Plutôt inconnu en France, l’acteur Albrecht Schuch réussit un exceptionnel coup double en gagnant les deux prix d’interprétation masculine, celui du Meilleur acteur pour son compagnon bienveillant dans Benni, ainsi que celui du Meilleur acteur dans un second rôle pour son compagnon maléfique dans Berlin Alexanderplatz. Quant au lauréat connu d’avance du film allemand ayant attiré le plus de spectateurs, Das perfekte Geheimnis de Bora Dagtekin, il s’agit en fait de la version allemande de l’histoire bien dans l’air du temps qui avait été tournée en France sous le titre Le Jeu par Fred Cavayé, sortie vers chez nous en octobre 2018.

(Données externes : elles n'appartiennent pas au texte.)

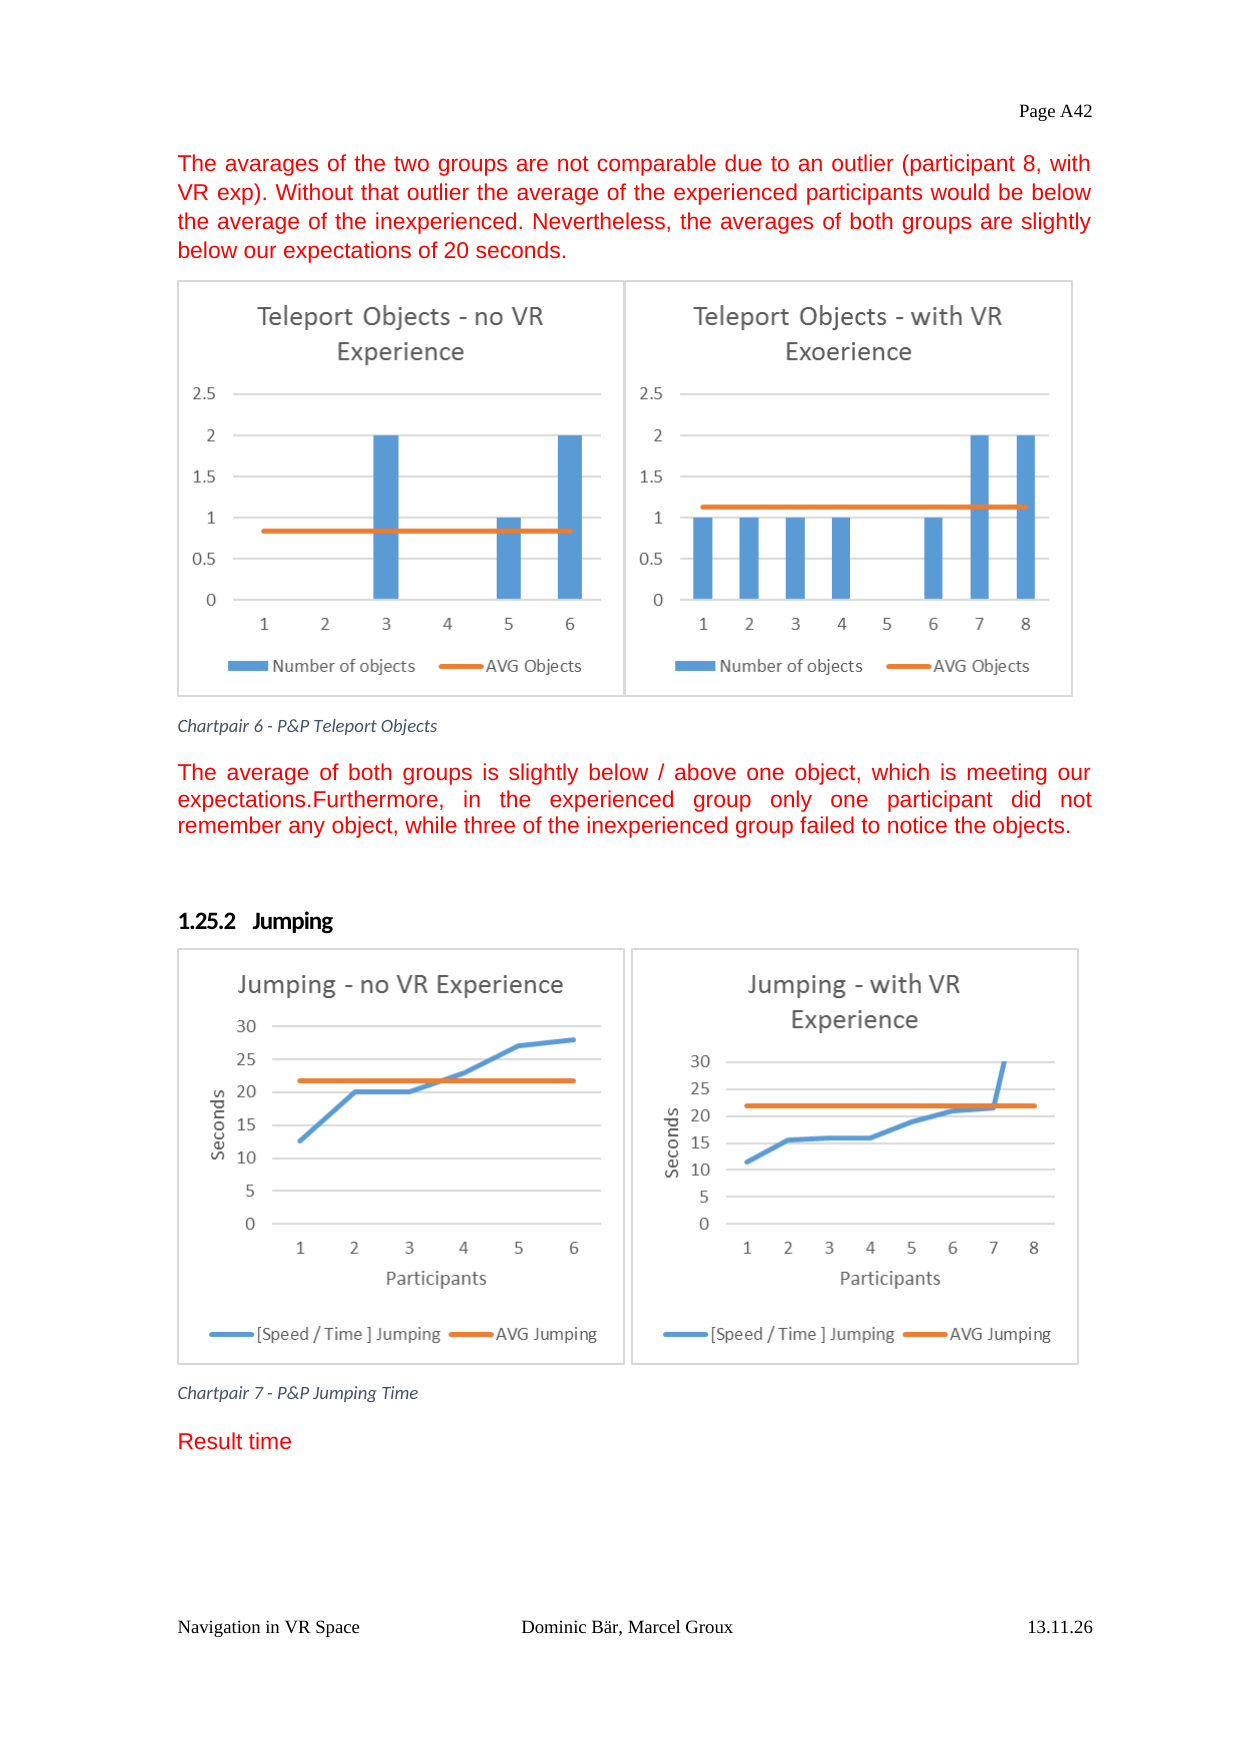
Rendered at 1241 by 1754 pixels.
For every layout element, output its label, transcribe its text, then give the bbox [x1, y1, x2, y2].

Benni © 2019 Kineo Filmproduktion / Weydemann Bros. / Oma Inge Film / Ad Vitam Distribution Tous droits réservés

Meilleur Film : Benni de Nora Fingscheidt, sortie française initialement prévue le 18 mars

Meilleure réalisatrice : Nora Fingscheidt pour Benni

Meilleure actrice : Helena Zengel dans Benni

Meilleur acteur : Albrecht Schuch dans Benni

Meilleure actrice dans un second rôle : Gabriela Maria Schmeide dans Benni

Meilleur acteur dans un second rôle : Albrecht Schuch dans Berlin Alexanderplatz, sans date de sortie en France

Berlin Alexanderplatz © 2019 Stephanie Kulbach / Sommerhaus Filmproduktion / eOne Germany Tous droits réservés

Meilleur scénario : Benni par Nora Fingscheidt

Meilleur Documentaire : Born in Evin de Maryam Zaree, sans date de sortie en France

Meilleure photo : Berlin Alexanderplatz – Yoshi Heimrath

Meilleur montage : Benni – Stephan Bechinger et Julia Kovalenko

Meilleurs décors : Berlin Alexanderplatz – Silke Buhr

Meilleurs costumes : Lindenberg Mach dein Ding, sans date de sortie en France – Sabine Böbbis

Lindenberg Mach dein Ding © 2019 Gordon Timpen / Letterbox Filmproduktion / SevenPictures Film / DCM Film Distribution Tous droits réservés

Meilleure musique : Berlin Alexanderplatz – Dascha Dauenhauer

Meilleur son : Benni – Corinna Zink, Jonathan Schorr, Dominik Leube, Oscar Stiebitz et Gregor Bonse

Meilleur maquillage : Lindenberg Mach dein Ding – Astrid Weber et Hannah Fischleder

Meilleurs effets visuels : Die Känguru-Chroniken, de Jan Stoltz et Claudius Urban, sans date de sortie en France

Meilleur Film pour enfants : Als Hitler das rosa Kaninchen stahl de Caroline Link, sans date de sortie en France

Lola du public : Das perfekte Geheimnis de Bora Dagtekin, sans date de sortie en France

© Christoph Hellhake / Edgar Reitz Filmstiftung / Deutsche Filmakademie Tous droits réservés

Comme déjà annoncé le 5 mars, c’est le réalisateur allemand Edgar Reitz (* 1932) qui a reçu le prix honorifique de l’Académie du cinéma allemand pour l’ensemble de son œuvre. Le travail de ce génie de la série épique est hélas assez peu connu et exposé en France, puisque seules la troisième et la quatrième partie de son œuvre gigantesque Heimat y ont bénéficié d’une exploitation en salles, aussi confidentielle soit-elle. En même temps, Heimat et Die zweite Heimat, diffusés respectivement en 1984 et ’92, ont été produits pour la télévision allemande, bien que leurs qualités cinématographiques en fassent indubitablement des films à part. Ses confrères de l’Académie du cinéma allemand avaient récemment reconnu déjà le talent hors pair de Reitz, en lui attribuant il y a six ans les prix du Meilleur scénario, de la Meilleure réalisation et du Meilleur Film pour Heimat Chronique d’un rêve et Heimat L’Exode, sortis au cinéma en France en octobre 2013.